→ **Data to process**:

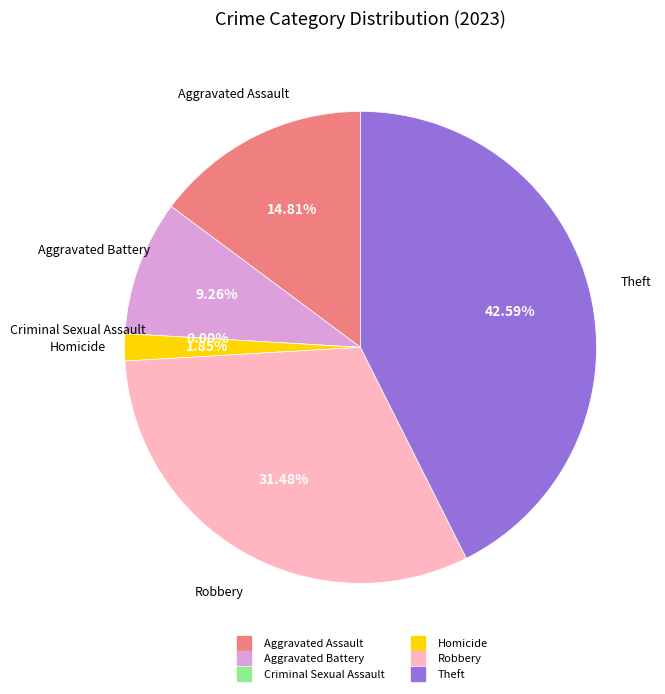

Is there a majority slice in this chart?

No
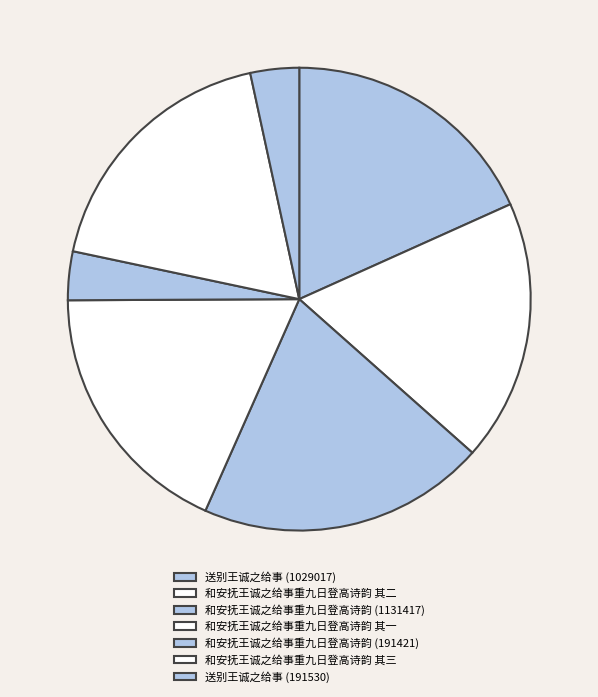

Combined, do 和安抚王诚之给事重九日登高诗韵 (191421) and 和安抚王诚之给事重九日登高诗韵 其一 account for over 50%?

No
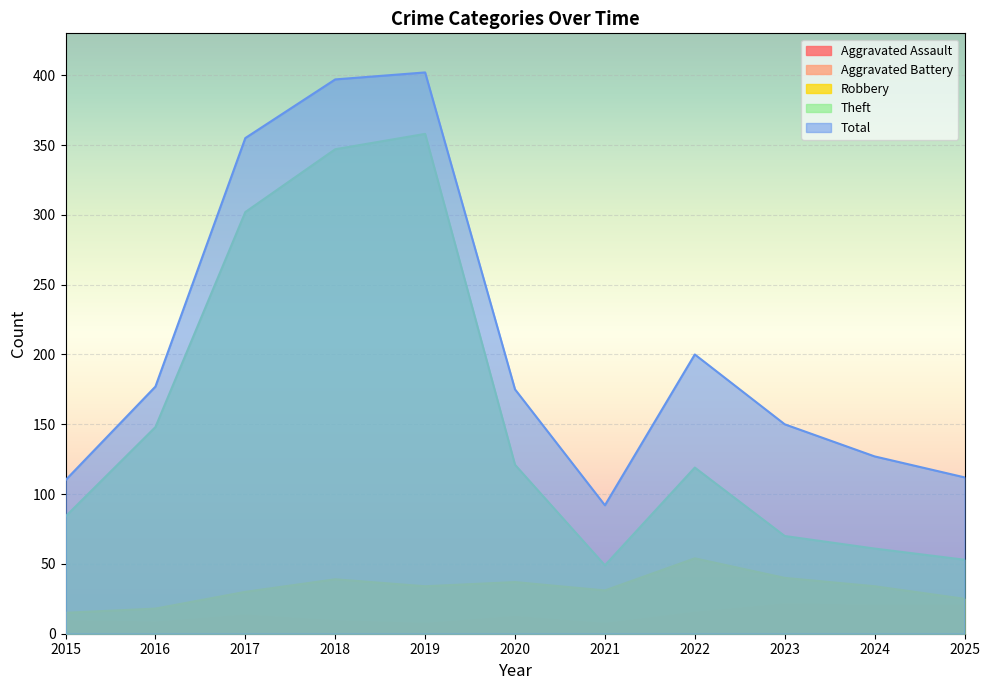

What is the sum of all Aggravated Assault values?

67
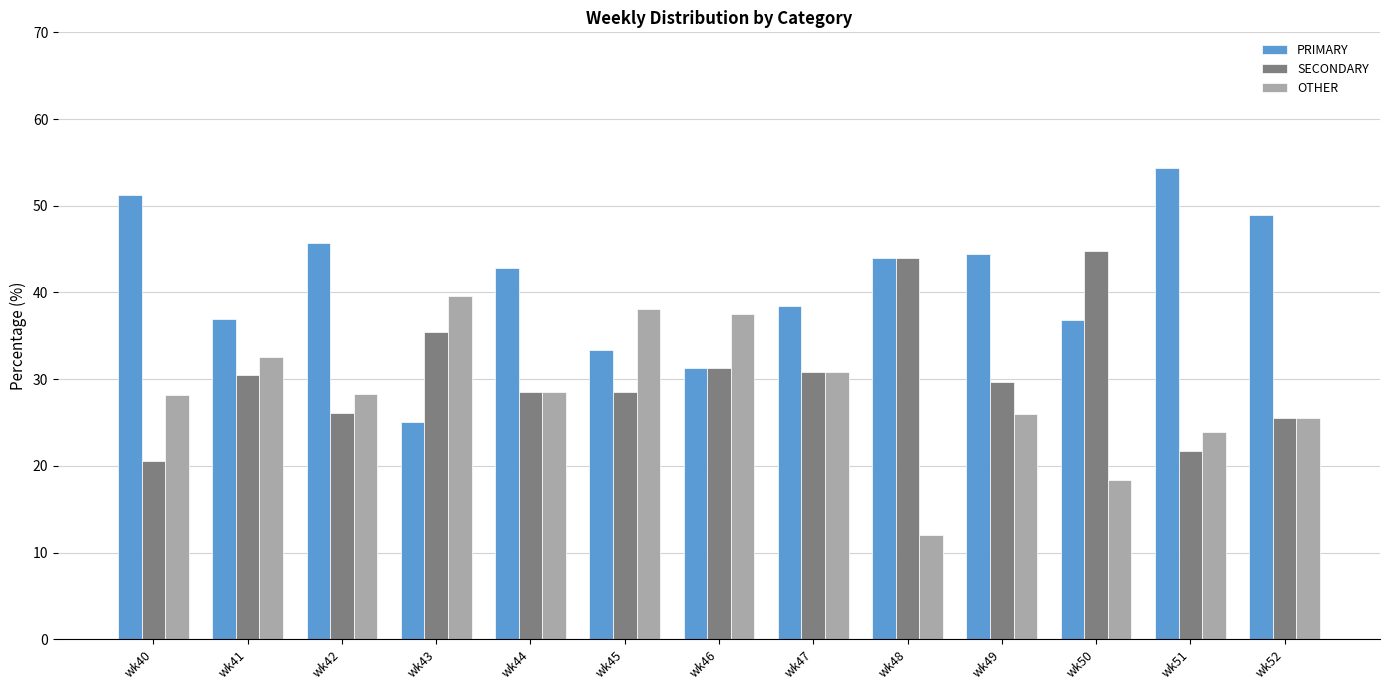

What is the sum of all OTHER values?

369.4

→ **Directive**: Show every line above that contains the word "values".

→ **Exercise response**:
What is the sum of all Aggravated Assault values?
What is the sum of all OTHER values?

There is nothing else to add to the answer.